In the past 20 years or so, the survival of patients with malignant diseases has been prolonged due to the improved chemotherapy protocols, targeted biological treatment, enhanced surgery and radiotherapy and new interventional radiology methods (1). Nonetheless, certain metastatic diseases can be managed in the long term, making them practically chronic. However, improvement in survival is often at the expense of damage to other organs, including the cardiovascular (CV) system (2). CV diseases are the second leading cause of long-term morbidity and mortality in patients treated for cancer (3).

Initially, the occurrence of cardiotoxicity was almost exclusively associated with the anthracycline therapy induced irreversible left ventricular (LV) systolic dysfunction leading to symptomatic heart failure. With the development of biological anti-HER based therapy, it has been established that it can cause, for the most part, reversible damage of heart function. A decade and half ago, this triggered a division of cardiotoxicity into two basic types: irreversible (type I) and reversible (type II) (4). However, due to a substantial amount of overlapping in terms of both the clinical picture and the course of the disease, this division has not demonstrated to be indisputable and comprehensive. On the other hand, cardiotoxicity cannot be associated only with LV systolic dysfunction as oncology therapy may cause a number of CV diseases such as new or worsening hypertension, vasospastic and/or thrombotic ischemia in the myocardium, worsening of atherosclerosis, rhythm and conduction disorders, and myocarditis. It is also important to identify patients at high risk for developing cardiotoxicity; the predisposition is multifactorial and determined by an interaction of genetic and environmental factors. Some of the defined risk factors are a positive family history of CV disease, age, gender, arterial hypertension and dyslipidemia. It has also been established that there is an increased risk for the development of cardiotoxicity in patients with reduced LV systolic function and significant arrhythmias. (5) In addition, it was necessary to define the follow-up of patients currently receiving or who had previously received cardiotoxic chemotherapy. Cardiotoxicity can manifest itself symptomatically or completely asymptomatically during or immediately after treatment (in the following few days or weeks), but also long time after the end of antitumor therapy (e.g. after the use of anthracyclines). (6) Due to the complexity of the disease, it was necessary to form cardio-oncology teams.

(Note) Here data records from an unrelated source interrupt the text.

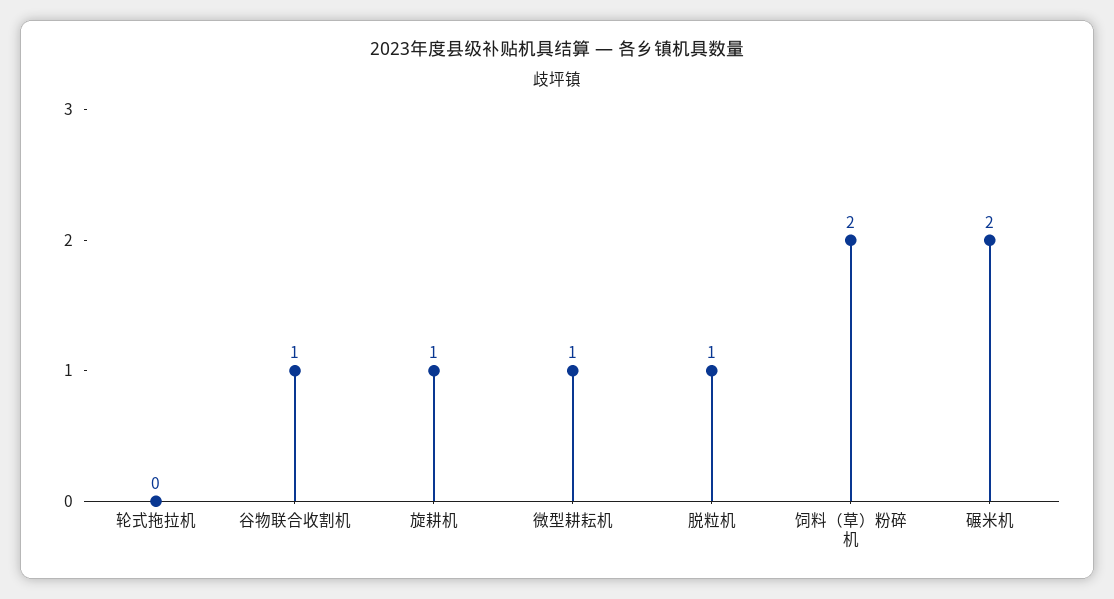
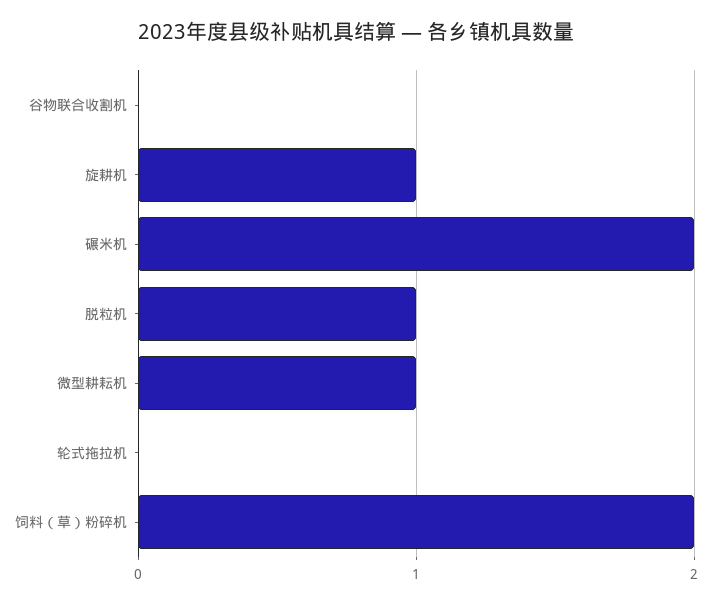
  {
    "轮式拖拉机": 0,
-   "谷物联合收割机": 1,
+   "谷物联合收割机": 0,
    "旋耕机": 1,
    "微型耕耘机": 1,
    "脱粒机": 1,
    "饲料（草）粉碎机": 2,
    "碾米机": 2
  }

All of the above demonstrates a need to develop guidelines in cardio-oncology. For that reason, after issuing Position Paper (7) in 2016, the European Society of Cardiology (ESC) started to develop comprehensive guidelines that were published in 2022 (8). The guidelines took into account all aspects of cardio-oncology, so instead of the old term cardiotoxicity, a new term cancer therapy-related cardiovascular toxicity (CTR-CVT) is used. The guidelines also introduce new standards for defining CV toxicity associated with oncology therapy, and protocols for monitoring patients during and after oncology treatment, diagnosis and treatment of CRT-CVT. In addition to the 6 basic pathophysiological mechanisms for the development of CRT-CVT, the exceptions of CV toxicity that can be caused by certain oncological drugs are listed as well. The emphasis is on prevention, i.e. risk assessment for the development of cardiovascular toxicity before the application of oncology therapy, which minimizes the unnecessary interruption of oncology treatment. It should always be kept in mind that any interruption or change in oncological treatment can significantly change the results of oncological treatment and the prognosis of the disease. The CRT-CVT approach needs to be multidisciplinary, and the development of cardio-oncology subspecialists who have broad knowledge of cardiology, oncology and hematology is recommended. The major weakness of the guidelines is that most of the recommendations are derived from expert opinions or registries (evidence level C). It is simply impossible to do enough randomized clinical trials.

In this issue of Cardiologia Croatica, the paper published by Czuriga et al. (9) explains the development of the definition of CV toxicity with special reference to the first ESC guidelines on cardio-oncology. The general goal is to provide patients with the best possible oncology therapy in a safe manner, and to reduce CTR-CVT to a minimum. This would reduce unwanted disturbance of therapy. The authors also briefly presented the key CARDIOTOX registry.

An increasing number of patients are treated with chemotherapy and biological drugs, so the incidence of CV toxicity is continuously increasing. (10) The extent of the problem is even greater because some patients have to take a combination of several cardiotoxic drugs (11). Oncology patients with an increased risk of CV toxicity require a multidisciplinary approach and regular cardiological monitoring in order to recognize and adequately treat side effects in a timely manner. In this way, the improvement of clinical outcomes and quality of life is achieved and, possibly, the optimal continuation of specific oncological treatment.